For decades, Daphne Guinness—heiress to that empire of velvety Irish stouts—has captured international attention for her work as a model, actress, film producer, philanthropist, art collector and avant-garde fashion impresario; no less than Lady Gaga has called her “a living legend and muse to the greats.”
The genius of Guinness has always found its origin in the continuous and outrageous reinvention of her public persona, and graphologist Annette Poizner says the handwriting sample above gestures to her theatrical instincts. “The way she’s framed the writing, she’s spaced it like a work of art. There is a self-consciousness and an orientation that has her ever mindful of life as exhibition.”
It’s true that Guinness’ well-documented love of couture turned the business of self-presentation into an art form, and the unexpected ensembles she’s donned have made her an inspiration to generations of designers. At 48, however, Guinness is preparing to unveil a transformation of a more interior nature. In the wake of a heartrending period that saw the death of not only her brother, but also her close friends Alexander McQueen and Isabella Blow, Guinness found herself with a desire to revisit an old passion: singing. The result is her recently released debut album, Optimist in Black, a lyrically driven collection of songs with a strong element of showmanship that takes cues from masters like The Doors and David Bowie—the latter having visited Guinness’ studio and heard much of the album before his death.
“It’s very raw,” Guinness says. “It’s a horrible tragedy suddenly having these holes in your life. I got really stuck on, Why did this happen? Why couldn’t one stop it all? And what are we supposed to do? This album was talking therapy, in a way. To me, visuals feel like a cooler art—meaning cold—but with music and words it’s very real. You can hide behind the rhyming and put a funny word here or there, but when you pick it apart, it’s pretty obvious what it’s about.”
Optimist in Black is a testament to meeting grief head-on, and Guinness motions to the Oscar Wilde quote above as a reminder that there is no true escape from yourself. “Sometimes you wake up and look out the window and think, Oh, not me again, what a drag,” she says. “But really, it’s just impractical to be someone else. Life is a lifelong process.”
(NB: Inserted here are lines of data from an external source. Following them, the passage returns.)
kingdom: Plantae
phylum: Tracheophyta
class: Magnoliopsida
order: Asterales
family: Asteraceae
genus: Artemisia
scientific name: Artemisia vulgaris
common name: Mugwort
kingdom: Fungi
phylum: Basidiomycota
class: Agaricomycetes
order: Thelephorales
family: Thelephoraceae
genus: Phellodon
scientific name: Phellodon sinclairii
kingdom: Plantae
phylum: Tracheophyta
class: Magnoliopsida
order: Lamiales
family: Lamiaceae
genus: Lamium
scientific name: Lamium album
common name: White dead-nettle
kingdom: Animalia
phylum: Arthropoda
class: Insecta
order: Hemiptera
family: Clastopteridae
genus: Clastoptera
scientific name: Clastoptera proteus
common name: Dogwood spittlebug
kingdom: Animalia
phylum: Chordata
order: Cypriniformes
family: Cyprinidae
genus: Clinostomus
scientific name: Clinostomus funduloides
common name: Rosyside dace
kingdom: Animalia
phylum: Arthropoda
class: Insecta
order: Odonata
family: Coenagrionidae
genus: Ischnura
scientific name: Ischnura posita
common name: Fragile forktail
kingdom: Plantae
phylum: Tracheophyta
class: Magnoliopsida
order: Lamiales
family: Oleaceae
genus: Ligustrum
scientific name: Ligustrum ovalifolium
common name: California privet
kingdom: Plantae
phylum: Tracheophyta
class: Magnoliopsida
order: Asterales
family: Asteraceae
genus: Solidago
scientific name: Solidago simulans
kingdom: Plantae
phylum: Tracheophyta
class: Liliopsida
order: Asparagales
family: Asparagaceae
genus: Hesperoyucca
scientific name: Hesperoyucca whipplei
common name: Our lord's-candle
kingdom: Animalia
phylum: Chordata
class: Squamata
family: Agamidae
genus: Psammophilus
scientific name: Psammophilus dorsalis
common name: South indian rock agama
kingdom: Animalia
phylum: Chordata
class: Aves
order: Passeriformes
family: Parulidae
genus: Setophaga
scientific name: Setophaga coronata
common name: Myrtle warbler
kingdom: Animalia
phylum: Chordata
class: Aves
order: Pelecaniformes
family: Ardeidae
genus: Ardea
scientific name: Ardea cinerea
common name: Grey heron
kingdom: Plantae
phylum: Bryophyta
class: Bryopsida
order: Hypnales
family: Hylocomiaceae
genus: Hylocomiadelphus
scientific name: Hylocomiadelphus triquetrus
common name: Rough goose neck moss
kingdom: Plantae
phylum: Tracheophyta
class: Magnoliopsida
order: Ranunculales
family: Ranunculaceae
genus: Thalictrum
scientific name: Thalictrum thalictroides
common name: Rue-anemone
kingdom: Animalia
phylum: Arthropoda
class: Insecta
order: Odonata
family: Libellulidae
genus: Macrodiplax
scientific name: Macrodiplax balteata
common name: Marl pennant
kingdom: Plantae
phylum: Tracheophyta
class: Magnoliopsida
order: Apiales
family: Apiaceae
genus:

1. She writes in a way that is very large to say, “look at me,” and uses very dramatic extensions that command attention.
2. The crossbar of the capital E would rightly connect to the next letter. But she constantly stops herself; she doesn’t trust flow. She wants to choreograph everything.
3. On one hand, these embellishments are like jewelry for her. Accent pieces that say, “See my style.” On the other hand, that curling stroke is a cover—a hat. She is very private.
4. Look at the word taken. The small case letter a is sheltered, housed separately and securely with walls on each side and a ceiling over top. She constantly creates little safe spaces.
5. There is a formality to this writing. Most letters are separate from the next letter, indicating a strong sensitivity to appearances.